Blog : Brixham Montessori Builds Vernal Pool Viewing Deck for Students

By Sam | May 5, 2014 | in

Kids are naturally adventurous. They play in the mud, get their clothes dirty, and are often fearless about their surroundings. But how do you engage this sense of discovery in an educational setting?

Ainsley, 10, student at the Brixham Montessori Friends School in York, shares her discoveries in the vernal pool, situated naturally outside the school.

“There’s some frog eggs this year, there’s a lot of plants. It’s questionable whether there’s poison ivy… We’ll find out.”

The Brixham Montessori School in York has built a wooden viewing platform and a boardwalk for the vernal pools that appear on the school’s grounds in the spring. On the deck, students can lie on their stomachs and cup their hands into the water to view the amphibious life, as well as the surrounding flora. When the school moved to their new location in York, they discovered a new opportunity to educate students using the natural resources right in their yard.

“When we moved here in 2006, we knew there were peepers, but we didn’t know quite how much life [the pool] was supporting,” said Alica Johnson-Grafe. “Since we have tadpoles and frog eggs, there are snakes, a groundhog, different mosses and lichens that we’ll be identifying.”

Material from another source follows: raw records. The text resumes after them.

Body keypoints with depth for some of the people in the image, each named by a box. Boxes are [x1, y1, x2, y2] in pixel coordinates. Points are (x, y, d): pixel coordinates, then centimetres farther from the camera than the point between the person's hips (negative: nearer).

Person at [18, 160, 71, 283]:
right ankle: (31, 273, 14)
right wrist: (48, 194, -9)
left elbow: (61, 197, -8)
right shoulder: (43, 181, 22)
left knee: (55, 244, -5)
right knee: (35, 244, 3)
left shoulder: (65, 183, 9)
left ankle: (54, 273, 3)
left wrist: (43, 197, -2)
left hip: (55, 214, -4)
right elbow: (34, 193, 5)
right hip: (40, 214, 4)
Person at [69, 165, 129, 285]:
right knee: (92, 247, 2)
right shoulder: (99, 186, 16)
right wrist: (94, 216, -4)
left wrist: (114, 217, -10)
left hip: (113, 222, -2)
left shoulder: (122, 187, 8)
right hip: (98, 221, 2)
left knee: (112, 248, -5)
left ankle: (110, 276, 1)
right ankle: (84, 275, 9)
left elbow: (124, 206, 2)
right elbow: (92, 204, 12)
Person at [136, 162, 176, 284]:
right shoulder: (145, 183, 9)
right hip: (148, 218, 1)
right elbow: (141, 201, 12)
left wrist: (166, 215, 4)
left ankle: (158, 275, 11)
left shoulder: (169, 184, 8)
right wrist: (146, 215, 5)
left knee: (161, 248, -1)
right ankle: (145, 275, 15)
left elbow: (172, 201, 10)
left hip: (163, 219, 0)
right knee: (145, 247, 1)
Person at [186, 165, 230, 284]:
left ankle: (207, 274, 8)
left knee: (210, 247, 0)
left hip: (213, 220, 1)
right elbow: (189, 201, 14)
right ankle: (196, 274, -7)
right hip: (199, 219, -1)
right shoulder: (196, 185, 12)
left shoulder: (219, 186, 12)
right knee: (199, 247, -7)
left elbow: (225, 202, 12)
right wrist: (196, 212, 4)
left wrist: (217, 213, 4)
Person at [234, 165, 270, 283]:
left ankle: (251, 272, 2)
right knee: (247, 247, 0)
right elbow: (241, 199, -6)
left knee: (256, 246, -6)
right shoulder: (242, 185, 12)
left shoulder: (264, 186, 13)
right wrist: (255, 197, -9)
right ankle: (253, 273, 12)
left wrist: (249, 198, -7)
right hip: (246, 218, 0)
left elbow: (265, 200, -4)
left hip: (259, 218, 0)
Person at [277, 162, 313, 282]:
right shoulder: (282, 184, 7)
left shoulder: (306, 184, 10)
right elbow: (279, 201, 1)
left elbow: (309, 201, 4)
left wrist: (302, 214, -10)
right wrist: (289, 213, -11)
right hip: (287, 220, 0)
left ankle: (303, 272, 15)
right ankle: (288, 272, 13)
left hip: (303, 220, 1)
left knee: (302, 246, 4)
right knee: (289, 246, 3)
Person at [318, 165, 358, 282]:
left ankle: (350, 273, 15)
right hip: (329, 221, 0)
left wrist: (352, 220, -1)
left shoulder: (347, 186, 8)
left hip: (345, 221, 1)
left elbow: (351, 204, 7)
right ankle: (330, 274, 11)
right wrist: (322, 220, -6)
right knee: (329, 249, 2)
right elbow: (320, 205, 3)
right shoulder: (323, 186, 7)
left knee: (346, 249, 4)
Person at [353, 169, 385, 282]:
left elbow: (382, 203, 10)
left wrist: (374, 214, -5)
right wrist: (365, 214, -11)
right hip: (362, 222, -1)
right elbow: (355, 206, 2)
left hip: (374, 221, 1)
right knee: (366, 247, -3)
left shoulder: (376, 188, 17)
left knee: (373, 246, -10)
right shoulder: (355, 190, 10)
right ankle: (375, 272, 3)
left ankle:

A vernal pool, also known as an ephemeral pool, is a type of seasonal wetland that houses amphibious life and other various small creatures. Because the water level rises and falls so heavily, sometimes drying up completely, it is unable to sustain any fish life, allowing an amphibious ecosystem to thrive without any predators in the water. Because of this, the pools are bursting with life, most often populated by frogs and tadpoles.

Montessori schools operate under a constructivist, or discovery-based, model. Brixham Montessori wanted to use the vernal pool for that purpose. Johnson-Grafe sought to create a space for her students to learn about the thriving wildlife in vernal pools without damaging their habitat.

“Rather than just tell them no, they can’t play in that area, we found a way for them to engage in that space that will allow them to discover these things on their own spontaneously, under the guidance of knowledgeable adults and teachers,” said Johnson-Grafe.

Brixham Montessori has an environmental slant on their constructivist model with plans to operate a year-round garden and expanded compost program, and an agricultural and nature-based curriculum, ranging from seed planting to bird watching. Brixham also has a natural playground inthe woods, using downed trees and other natural resources directly from the woods.

In the spring, the pool reaches its maximum depth, about 18 inches. The upper elementary students will be not only discovering what lives in the pool, but taking samples and identifying species in classrooms.

Ainsley has gained a newfound appreciation for the areas outside of the school by way of the vernal pool boardwalk.

“I like that it’s kind of pretty in the summer when there’s leaves on the trees, and I like that it’s a great place to play when there isn’t frog eggs in it, everyone gathers there after school. I learned that there’s a lot of tiny creatures in a vernal pool, like tadpoles and the little water striders. I didn’t even know that there were animals in the pond until we looked in.”